In this paper, the authors report on a qualitative interviewing study in which they involved 17 genomics researchers in Africa. The authors describe their perceptions and expectations of international genomics research and biobanking initiatives in Africa. All interviewees were of the view that externally funded genomics research and biobanking initiatives have played a critical role in building capacity for genomics research and biobanking in Africa and in providing an opportunity for researchers in Africa to collaborate and network with other researchers. Whilst the opportunity to collaborate was seen as a benefit, some interviewees stressed the need for these collaborations to have mutual benefits for all partners, including their collaborators in high income countries. They voiced two major concerns of being part of these collaborative initiatives: the possibility of exploitation of African researchers and the non-sustainability of research capacity building efforts. They thus recommended genuine efforts to create transparent and equitable international health research partnerships through,: having rules of engagement, enabling African researchers to contribute to the design and conduct of international health projects in Africa, and mutual and respectful exchange of experience and capacity between research collaborators. These were identified as hallmarks to equitable international health research collaborations in Africa.
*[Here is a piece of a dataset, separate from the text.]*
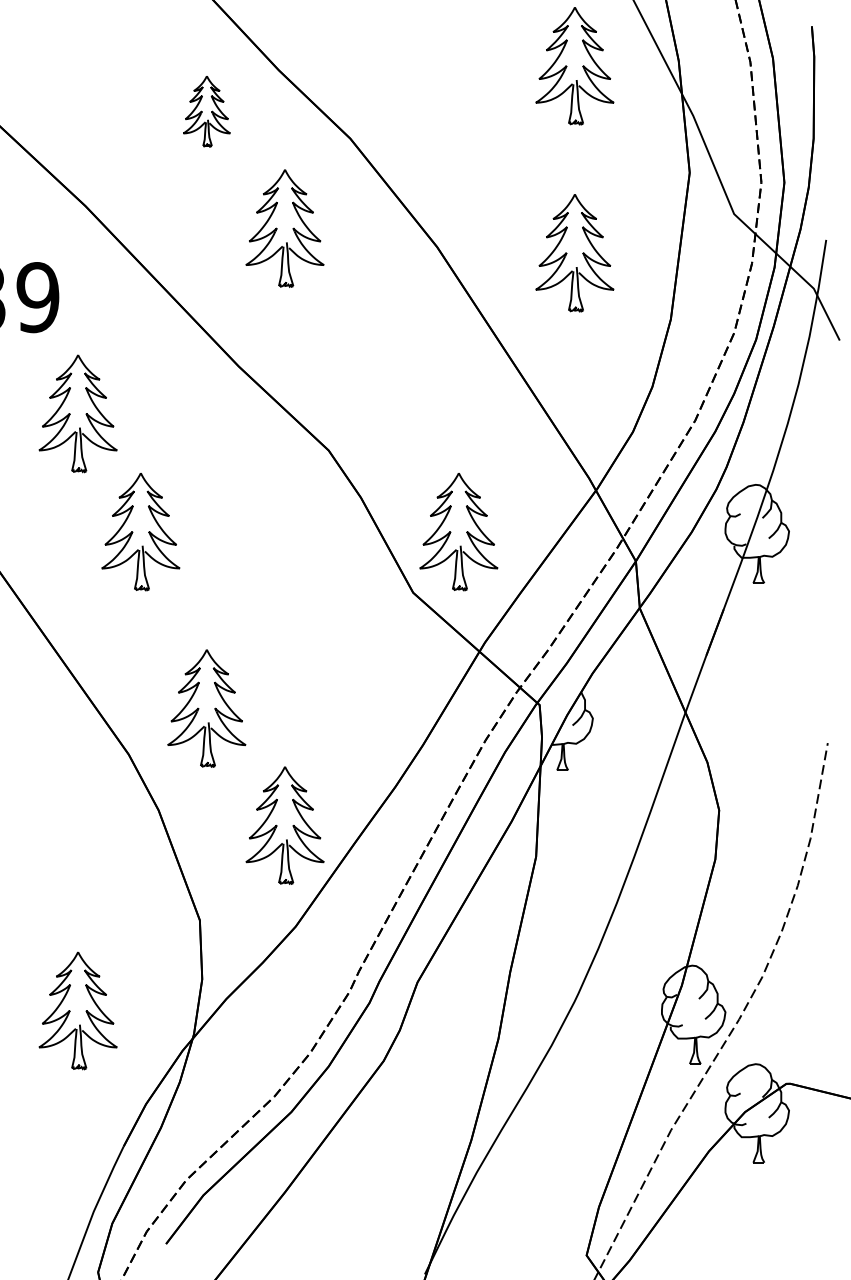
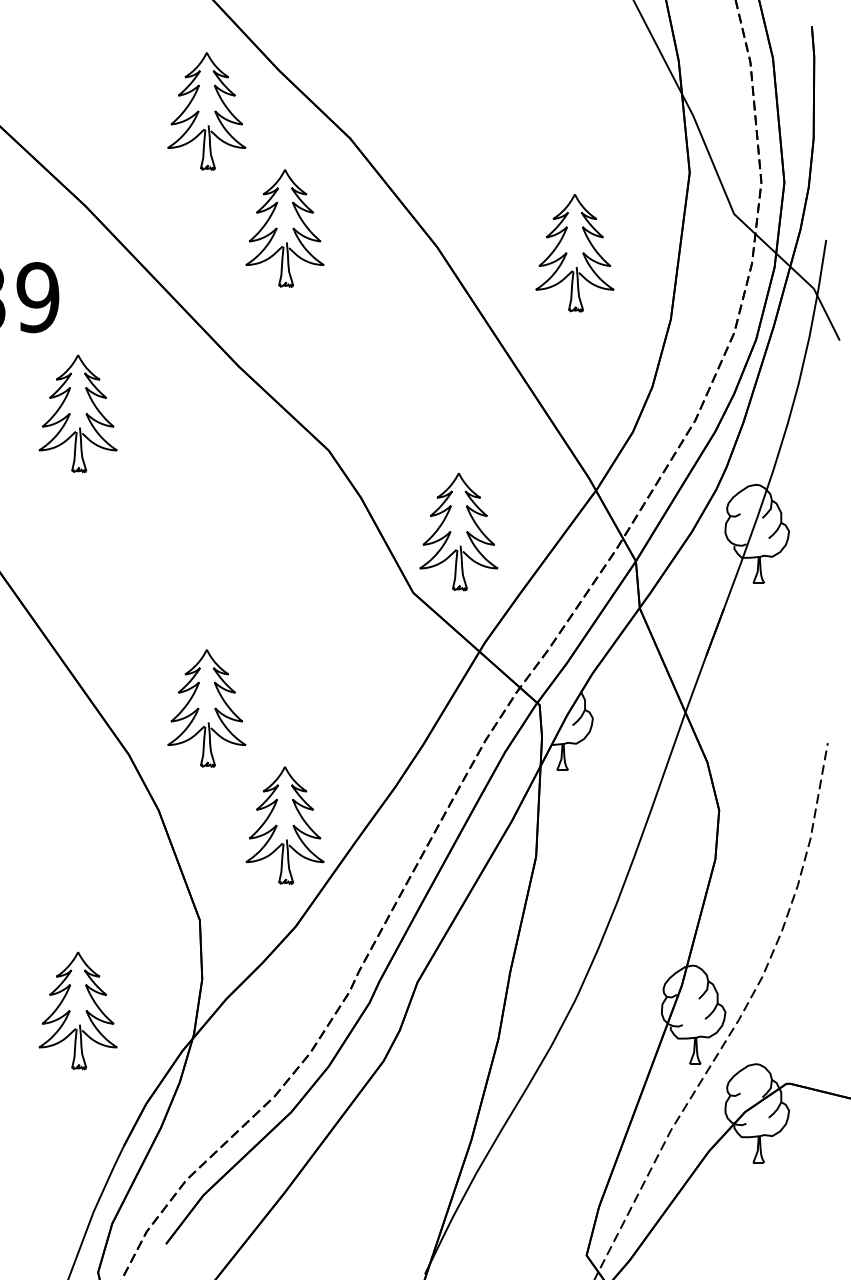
part at (574, 66): present -> none
part at (206, 111) size: 48x72 px -> 80x119 px
part at (140, 532): present -> none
A large study in 3 west African countries examined how to increase the numbers of pregnant women receiving malaria preventive treatment, and getting diagnosed and treated. There were many health systems issues that were identified that created barriers, such as lack of transportation or well-trained healthcare providers at the regional health facilities. Video interviews were conducted with people involved in the project and shared with policy-makers, healthcare providers and community members. The use of video helped to provide local context – of settings and people. It strengthened the understanding and credibility of the associated research results and showed strong collaboration between the research team and community, a proven facilitator in research uptake. The video was reported to have had a profound when it was shared and led to strong statements of commitments to make changes based on this study. The author suggests that it is necessary to use every tool possible to show the utility of science and how it improves people’s lives in ways that they can see and feel.